A sales engineer at Zscaler is, first and foremost, a contact partner to help future customers get their modernisation of security off the ground and provide transformative advice about network and application security. I met with two colleagues to hear about their first year at Zscaler and how they explain the benefits of the Zscaler Zero Trust Exchange platform.
What was your background before joining Zscaler?
Simon: “At my previous employer I was jointly responsible for introducing the zero trust exchange across the company, so I was already familiar with the solution. On the customer side, I was able to include the intricacies of the product portfolio and had already learnt to appreciate the cloud-based approach. As I'd always wanted to work on the manufacturer's side, it was a comparatively small next step as I had a good idea what the role of sales engineer entailed.”
Andreas: “Over the course of my career, I've spent 20 years getting to know the different aspects of security, network, and visibility requirements. In my previous job, the focus was on security appliances; the cloud was only a sideline. During digitisation, cloud and multi-cloud solutions increasingly became the focus of company strategies, so I looked around for a manufacturer who shares this vision. For me, a cloud-based security approach was a logical move. The elaborate recruitment process that I had to go through won me over, right from the start. It was all about preparation because you were going to be presenting at the whiteboard!”
What's your day-to-day work like now?
Andreas: “I was won over by the fact that the account team at Zscaler is multi-layered, and everyone within it has their place and defined responsibilities. So, you are highly appreciated for what you do in your role. Each project is tackled as a team, so that tasks and external conditions on the customer's side are the focus and always addressed–which is anything but the norm. As every customer has different requirements for security, employee access rights, and existing infrastructure, it is important to not just give a textbook presentation. You need to prepare for every meeting using the facts in front of you.”
Simon: “For me, in the first year, it was important that I started by gaining a wide range of experiences as to how requirements are presented in companies within the large enterprise team. The cadence of the various meetings on the customer's side, all with a range of different participants in the decision-making process, is very high. That helped me enormously to grow and, after half a year, to take the plunge as a Sales Engineer for large companies. So, for me the opportunity for further development came very quick.”
“I also appreciate the teamwork approach at every meeting. Preparation is key so I can talk with the technical contact partners on the customer's side, but also demonstrate that I understand their challenges. Because I am personally responsible for the introduction of cloud-based security on the customer's side, I have a lot of credibility.”
Does it take a lot of persuading to get companies to transform their security?
Simon: “The strategy of handling security from the cloud via a highly integrated platform does require some change management on several levels. Arguing for a new form of security from the cloud requires a lot of tact, as a lot of companies still rely on on-premises solutions to protect their cloud data and services.

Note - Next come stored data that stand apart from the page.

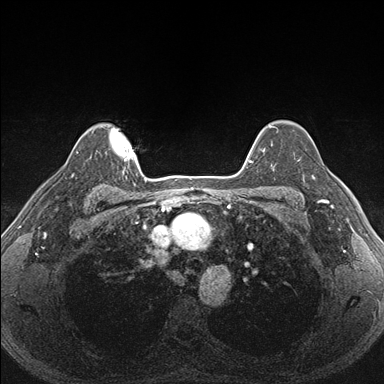
Breast MRI (dynamic contrast-enhanced), one axial slice; position 131 of 176 along the scan axis; dynamic contrast-enhanced series, time point 2 of 7 at this slice position (early post-contrast); 1.5 T; TE 1.5 ms, TR 4.1 ms; 384 × 384 image matrix, field of view 320 × 320 mm. Female patient.
Annotated regions visible in this slice (semi-automatically segmented with operator editing):
- enhancing-tissue mask used for the functional tumour volume (all voxels passing the contrast-enhancement thresholds inside the analysis volume; usually the tumour): bounding box <287,151,340,206> (left, top, right, bottom; pixels)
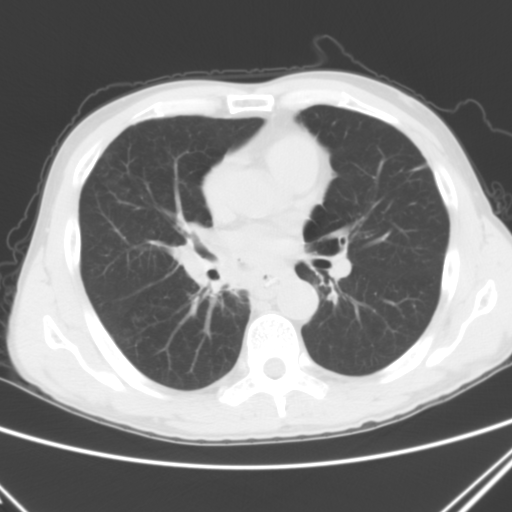
Chest CT, one axial slice. Slice 24 of 51 in the series (ordered by position). 120 kVp. Lung window (W 1500 / L -600 HU). 5 mm slice thickness. 512 × 512 image matrix, field of view 327 × 327 mm. Male patient, age 52 years. Case-level facts recorded for this patient, not image findings: clinical TNM (as recorded): T2a N0 M1c.
Structures marked on this image (rectangle marked by the reading radiologist):
- lung tumour (recorded histology: squamous cell carcinoma): bounding box (x1, y1, x2, y2) in pixels: (173, 221, 236, 307)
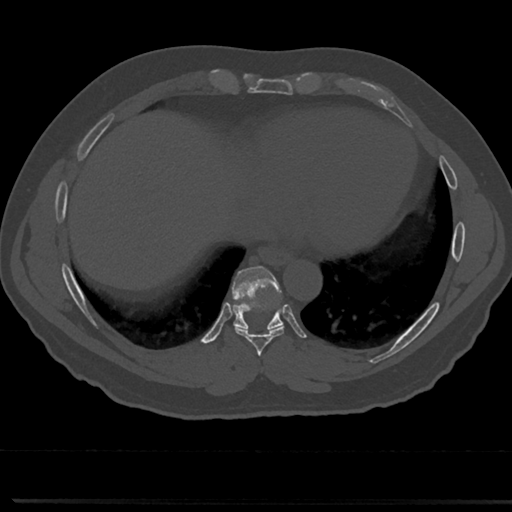
CT including the spine, one axial slice; slice 334 of 817 in the series (ordered by position); 120 kVp; bone window (W 1800 / L 400 HU); 0.5 mm slice thickness; 512 × 512 image matrix, field of view 355 × 355 mm. Male patient, age 61 years. From the clinical record (not read from this slice): primary cancer: prostate.
Outlined on this slice (semi-automatic segmentation, software-assisted and operator-edited):
- T7 vertebra: bounding box [x1, y1, x2, y2] px = [259, 346, 266, 377]
- T8 vertebra: [211, 271, 309, 356]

However, you can be very persuasive using arguments around the added value, which also addresses worries about loss of control. We really gain momentum when we can show how a cloud platform frees up time and resources so companies can focus more on other projects. At the same time, zero trust has really arrived as a concept that supersedes conventional security solutions in the age of the cloud, so the market is really coming to us.”
Andreas: “In my experience, large companies are cloud-savvy. In small- and medium-sized companies, generally the switch to Microsoft 365 is a driver to also transform the network infrastructure, and, while they're thinking about that, also consider security from the cloud. Too often the mantra of the data centre prevails here, ‘I have all my data in one location and if I need new services or security solutions, I add a suitable box each time.’ It is important that many participants engage in the conversation of a transformation process at different levels. For example, administrators generally prefer to continue with work ‘as usual,’ because for them, changes are usually associated with considerable effort. However, if you talk to IT architects and the managers at management level, opinions change. So, you really need to be able to see things from the different perspectives of all your contact partners, from administrators to decision-makers, and listen to where their challenges lie.”
How has the pandemic influenced your work?
Andreas: “The past few years have required companies to restructure daily business and implement new concepts in record time. Often, it was a question of whether companies were able to keep their own business going despite the government restrictions. That increased awareness to a high level of the importance of building your own strategy for security solutions that also guarantee the company agility. Part of Zscaler's recipe for success was that we were prepared for the hurdles of a completely changed working world as we ourselves use a decentralised company concept and are used to teleworking. This also helped when onboarding new employees, despite geographical distance, and it meant we developed best practices for the new way of supporting customers, which has proved to be completely worthwhile.”
Simon: “I can only add that after those two years company executives now know who Zscaler is. That is because our security solutions enable us to effectively guarantee security while projects for digitisation are driven forward, among other things. With Zscaler you are, so to say, involved with the critical infrastructure of the company. If you do a good job there, then it's quickly noticed.”